Persecuzioni per legge
Si continuano a registrare storie di discriminazioni, che raggiungono forme persecutorie, nei confronti di cristiani residenti in paesi asiatici a governo islamico.
Pakistan
La legge contro la blasfemia del 1986 prevede la sentenza capitale per tutti coloro che "con parole dette o scritte, direttamente o indirettamente offendono il sacro nome del Profeta"; può essere sufficiente la denuncia di una sola persona per avviare il procedimento giudiziario. Ayub Masih, cristiano, nell’ottobre 1996 è stato accusato da un vicino di aver detto: "Se vuoi la verità sull’islam, leggi Salman Rushdie" e il 27 aprile 1998 è stato condannato a morte. Pochi giorni dopo, il 6 maggio, il vescovo cattolico di Faisalabad, John Joseph, si suicidò negli ambienti del tribunale di Sahiwal e i più interpretaraono il gesto supremo come disperata protesta e richiesta di attenzione verso l’iniquità della legge contro la blasfemia (cf. Regno-att. 12,1998,414) L’appello presentato da Ayub Masih, con il sostegno di Amnesty International, è stato respinto il 25 luglio dalla Corte suprema di Lahore. Il suo appello alla Corte suprema nazionale è scoraggiato dai precedenti. I tre cristiani condannati prima di lui in forza della medesima legge sono stati salvati da una cassazione della Corte, ma i giudici autori della sentenza hanno dovuto immediatamente riparare all’estero per sfuggire la "punizione" dei fondamentalisti. Nel 1997 un giudice che aveva assolto un cristiano dalle accuse di blasfemia è stato assassinato. Oggi è per questo difficile trovare perfino degli avvocati disposti a difendere la causa.
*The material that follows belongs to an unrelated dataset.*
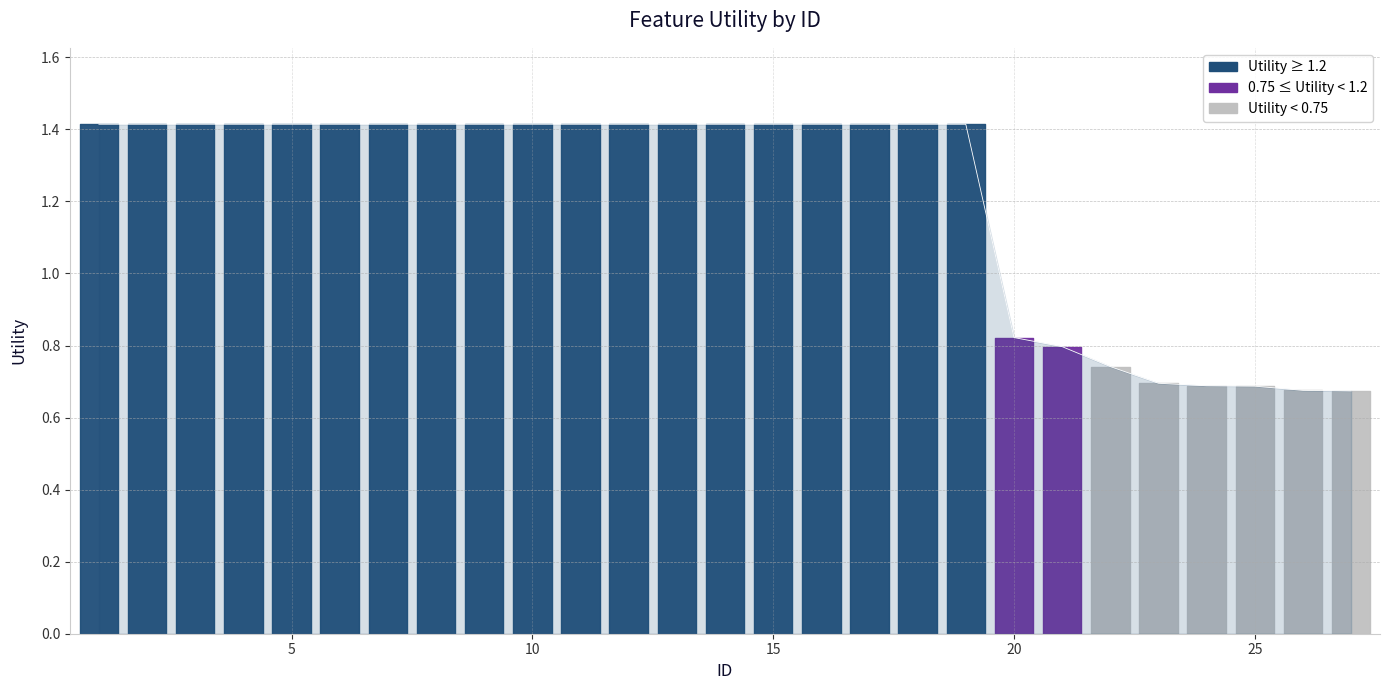

True or false: the data shows 0.4 at 10.

False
In gennaio, 5 giornalisti del quotidiano The Frontier Post, che aveva pubblicato un’inchiesta nei confronti dei dirigenti delle Forze antidroga, dalla quale emergevano sospetti di ingenti guadagni proprio dal traffico di droga, sono stati condannati alla pena capitale. Il capo d’accusa è una lettera nella quale sarebbero contenute critiche a Maometto. Il giornale è stato costretto a sospendere le pubblicazioni per sei mesi.
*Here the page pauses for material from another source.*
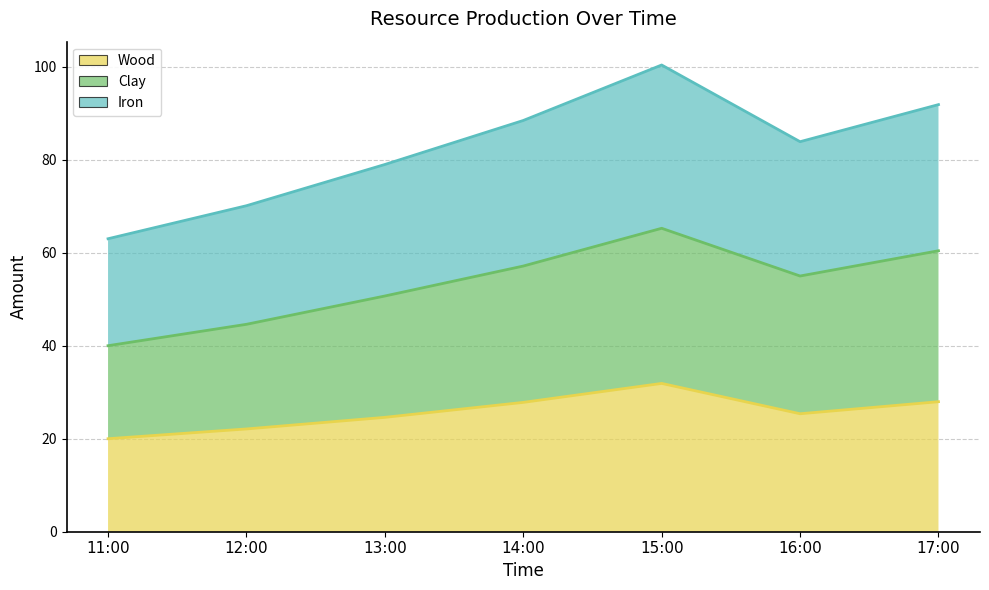

What is the label of the 4th point from the left?

14:00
A fianco della contestazione verso l’art. 295 C del Codice penale, utilizzato come strumento di persecuzione, corre il fronte della battaglia politica per cambiare la legge elettorale, la quale annida in sé elementi di vera e propria apartheid nei confronti delle minoranze non musulmane. Il sistema elettorale, utilizzato dal 1979 fino alle prime tre fasi dell’ultima consultazione, prevedeva suffragi distinti; i cittadini non musulmani potevano votare soltanto per esponenti della loro stessa religione, ai quali era riservato un numero definito di seggi a livello locale e nazionale. L’appello a disertare le urne era stato accolto dal 76% degli elettori non musulmani e il primo turno – svoltosi il 31 dicembre 2000 in 18 distretti del paese – aveva visto presentarsi soltanto 234 candidati delle minoranze sui complessivi 962 seggi ad esse riservati. Alla vigilia della quarta fase del voto (10.000 candidati per 3.700 seggi in 29 distretti), il sistema dell’elettorato distinto è stato abolito dalla Corte suprema. La pressione per una modifica in tal senso si era fatta molto consistente, e il 24 giugno scorso la Commissione nazionale Giustizia e pace era riuscita a radunare la rappresentanza di 23 partiti politici che, al termine dell’incontro, ha approvato all’unanimità una risoluzione nella quale si chiedevano garanzie elettorali democratiche e la reintroduzione della consultazione elettorale unica. Il leader pakistano, il gen. Musharraf, che dal 20 giugno ha sommato la carica di presidente a quelle di capo dell’esecutivo e delle forze armate, si è impegnato a ripristinare la democrazia – sospesa dal golpe con il quale nel 1999 ha preso il potere – entro l’ottobre del prossimo anno.